Skills with disallowed imports are rejected and refined. If allowed_imports is None (the default), no restriction is applied.

Always set allowed_imports in production

Start with standard library modules only. Add third-party packages only as needed and after reviewing the risk. Never include subprocess, socket, os.system, or requests unless your use case specifically requires it.


After the sandbox test suite passes, ARISE runs a second LLM call specifically designed to find weaknesses. The adversarial model generates inputs that target:

  • Edge cases (empty inputs, extreme values, boundary conditions)
  • Type boundary violations (passing strings where ints are expected)
  • Security-probing inputs (path traversal attempts, injection strings)
  • Unexpected data shapes

If adversarial tests find a problem, ARISE refines the skill and re-tests before promotion. Skills that still fail after max_refinement_attempts are kept in TESTING status rather than promoted.


Every skill promotion is checkpointed with an integer version number. You can inspect and roll back at any time:

Terminal window
# Check current library state
arise status ./arise_skills
# List skills with their origins
arise skills ./arise_skills
# View a specific skill's implementation and tests
arise inspect ./arise_skills <skill_id>
# Roll back to a previous version
arise rollback ./arise_skills 3

From Python:

arise.rollback(version=3)

Rolling back restores the exact set of active skills from that checkpoint. The rolled-back versions are not deleted — you can roll forward again.

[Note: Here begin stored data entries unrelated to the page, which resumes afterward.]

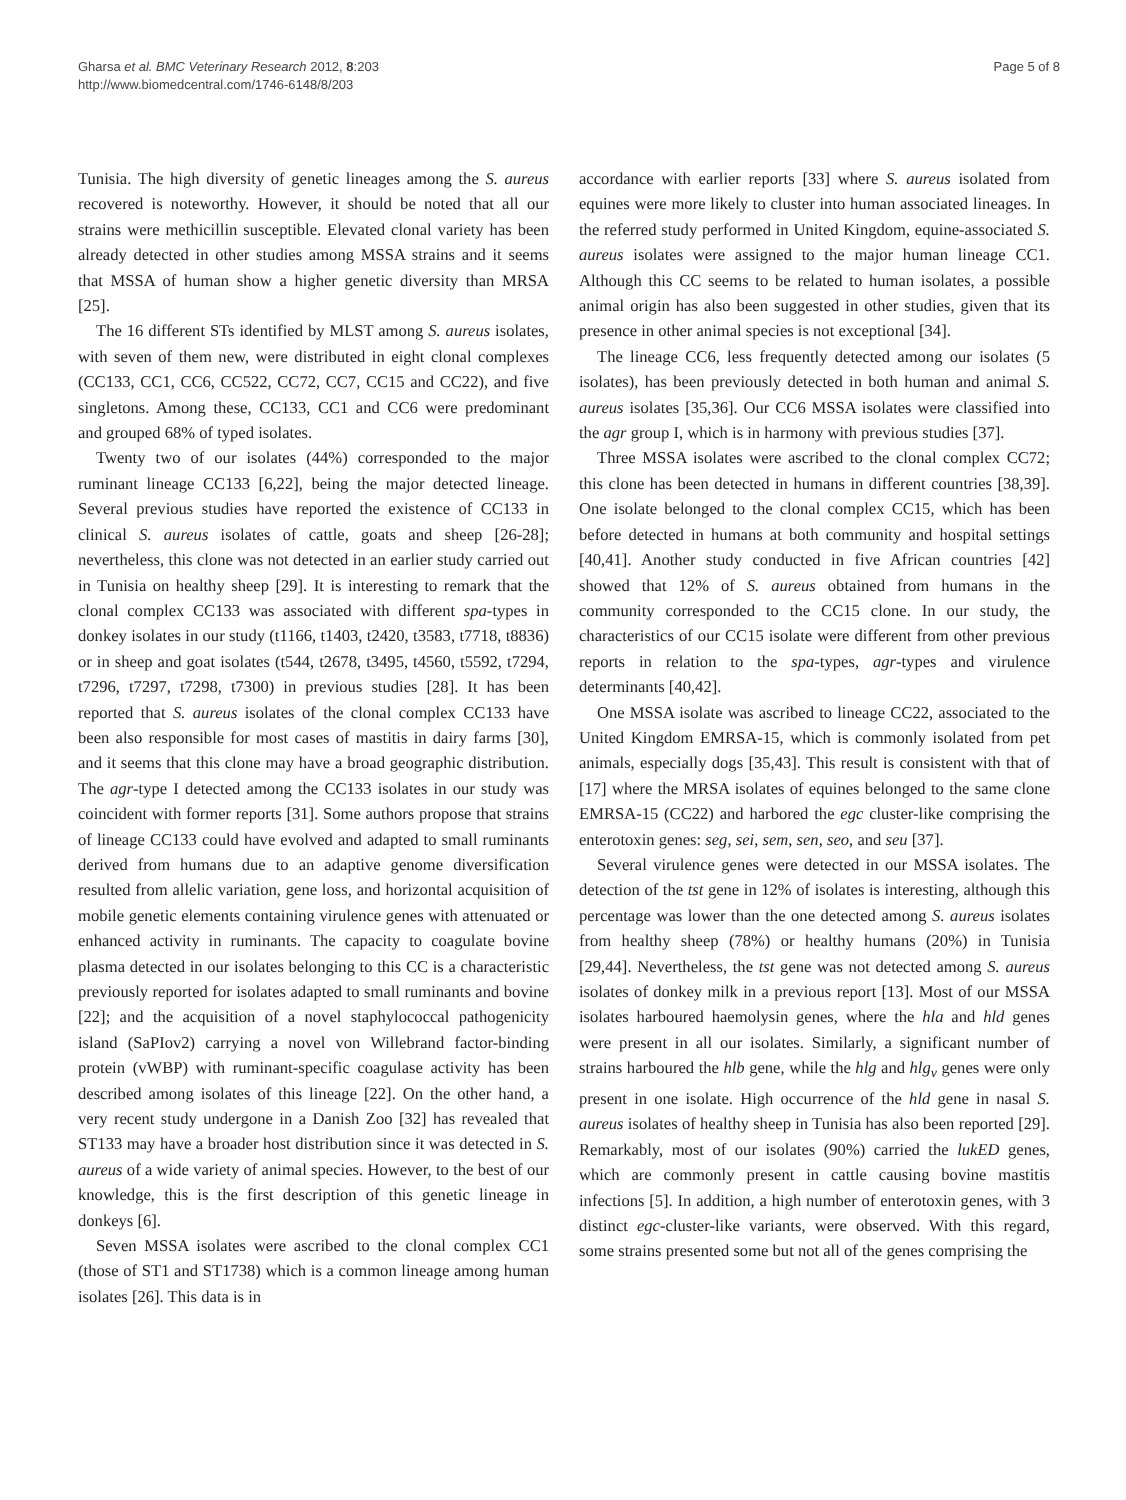Gharsa et al. BMC Veterinary Research 2012, 8:203
http://www.biomedcentral.com/1746-6148/8/203
Page 5 of 8
Tunisia. The high diversity of genetic lineages among the S. aureus recovered is noteworthy. However, it should be noted that all our strains were methicillin susceptible. Elevated clonal variety has been already detected in other studies among MSSA strains and it seems that MSSA of human show a higher genetic diversity than MRSA [25].
The 16 different STs identified by MLST among S. aureus isolates, with seven of them new, were distributed in eight clonal complexes (CC133, CC1, CC6, CC522, CC72, CC7, CC15 and CC22), and five singletons. Among these, CC133, CC1 and CC6 were predominant and grouped 68% of typed isolates.
Twenty two of our isolates (44%) corresponded to the major ruminant lineage CC133 [6,22], being the major detected lineage. Several previous studies have reported the existence of CC133 in clinical S. aureus isolates of cattle, goats and sheep [26-28]; nevertheless, this clone was not detected in an earlier study carried out in Tunisia on healthy sheep [29]. It is interesting to remark that the clonal complex CC133 was associated with different spa-types in donkey isolates in our study (t1166, t1403, t2420, t3583, t7718, t8836) or in sheep and goat isolates (t544, t2678, t3495, t4560, t5592, t7294, t7296, t7297, t7298, t7300) in previous studies [28]. It has been reported that S. aureus isolates of the clonal complex CC133 have been also responsible for most cases of mastitis in dairy farms [30], and it seems that this clone may have a broad geographic distribution. The agr-type I detected among the CC133 isolates in our study was coincident with former reports [31]. Some authors propose that strains of lineage CC133 could have evolved and adapted to small ruminants derived from humans due to an adaptive genome diversification resulted from allelic variation, gene loss, and horizontal acquisition of mobile genetic elements containing virulence genes with attenuated or enhanced activity in ruminants. The capacity to coagulate bovine plasma detected in our isolates belonging to this CC is a characteristic previously reported for isolates adapted to small ruminants and bovine [22]; and the acquisition of a novel staphylococcal pathogenicity island (SaPIov2) carrying a novel von Willebrand factor-binding protein (vWBP) with ruminant-specific coagulase activity has been described among isolates of this lineage [22]. On the other hand, a very recent study undergone in a Danish Zoo [32] has revealed that ST133 may have a broader host distribution since it was detected in S. aureus of a wide variety of animal species. However, to the best of our knowledge, this is the first description of this genetic lineage in donkeys [6].
Seven MSSA isolates were ascribed to the clonal complex CC1 (those of ST1 and ST1738) which is a common lineage among human isolates [26]. This data is in
accordance with earlier reports [33] where S. aureus isolated from equines were more likely to cluster into human associated lineages. In the referred study performed in United Kingdom, equine-associated S. aureus isolates were assigned to the major human lineage CC1. Although this CC seems to be related to human isolates, a possible animal origin has also been suggested in other studies, given that its presence in other animal species is not exceptional [34].
The lineage CC6, less frequently detected among our isolates (5 isolates), has been previously detected in both human and animal S. aureus isolates [35,36]. Our CC6 MSSA isolates were classified into the agr group I, which is in harmony with previous studies [37].
Three MSSA isolates were ascribed to the clonal complex CC72; this clone has been detected in humans in different countries [38,39]. One isolate belonged to the clonal complex CC15, which has been before detected in humans at both community and hospital settings [40,41]. Another study conducted in five African countries [42] showed that 12% of S. aureus obtained from humans in the community corresponded to the CC15 clone. In our study, the characteristics of our CC15 isolate were different from other previous reports in relation to the spa-types, agr-types and virulence determinants [40,42].
One MSSA isolate was ascribed to lineage CC22, associated to the United Kingdom EMRSA-15, which is commonly isolated from pet animals, especially dogs [35,43]. This result is consistent with that of [17] where the MRSA isolates of equines belonged to the same clone EMRSA-15 (CC22) and harbored the egc cluster-like comprising the enterotoxin genes: seg, sei, sem, sen, seo, and seu [37].
Several virulence genes were detected in our MSSA isolates. The detection of the tst gene in 12% of isolates is interesting, although this percentage was lower than the one detected among S. aureus isolates from healthy sheep (78%) or healthy humans (20%) in Tunisia [29,44]. Nevertheless, the tst gene was not detected among S. aureus isolates of donkey milk in a previous report [13]. Most of our MSSA isolates harboured haemolysin genes, where the hla and hld genes were present in all our isolates. Similarly, a significant number of strains harboured the hlb gene, while the hlg and hlg<sub>v</sub> genes were only present in one isolate. High occurrence of the hld gene in nasal S. aureus isolates of healthy sheep in Tunisia has also been reported [29]. Remarkably, most of our isolates (90%) carried the lukED genes, which are commonly present in cattle causing bovine mastitis infections [5]. In addition, a high number of enterotoxin genes, with 3 distinct egc-cluster-like variants, were observed. With this regard, some strains presented some but not all of the genes comprising the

The SkillRegistry distributes executable Python code via S3. Treat registry entries with the same care as any code distribution system.

When pulling from a registry:

from arise import SkillRegistry
from arise.skills.sandbox import Sandbox
registry = SkillRegistry(bucket="my-registry")
sandbox = Sandbox(backend="docker")
# Always validate pulled skills
skill = registry.pull("parse_csv", validate=True, sandbox=sandbox)
# Pin a specific version — don't always pull latest
skill = registry.pull("parse_csv", version=3)

IAM permissions:

  • Agent processes should have read-only S3 access (s3:GetObject, s3:ListBucket)
  • Only the worker process (or a dedicated publisher role) should have write access (s3:PutObject)
  • Enable S3 versioning on the registry bucket for rollback capability

Cap LLM spend for evolution with max_evolutions_per_hour:

config = ARISEConfig(
max_evolutions_per_hour=3, # default
max_library_size=50, # cap total active skills
)

When the rate limit is hit, ARISE skips the evolution cycle and logs a message. Failures continue to accumulate and evolution resumes in the next hour window.


  1. Set allowed_imports — start with standard library only, add packages explicitly.
  2. Use Docker sandbox for any workload that processes untrusted input.
  3. Review promoted skills before deploying — use arise inspect <id> to read the implementation.
  4. Restrict IAM permissions — read-only S3 for agent processes; write access only for the worker.
  5. Monitor evolution costs — set max_evolutions_per_hour and watch cost_tracker output.
  6. Set max_library_size — prevents unbounded skill accumulation.
  7. Enable OTel tracing with arise-ai[otel] to observe evolution steps in your existing observability stack.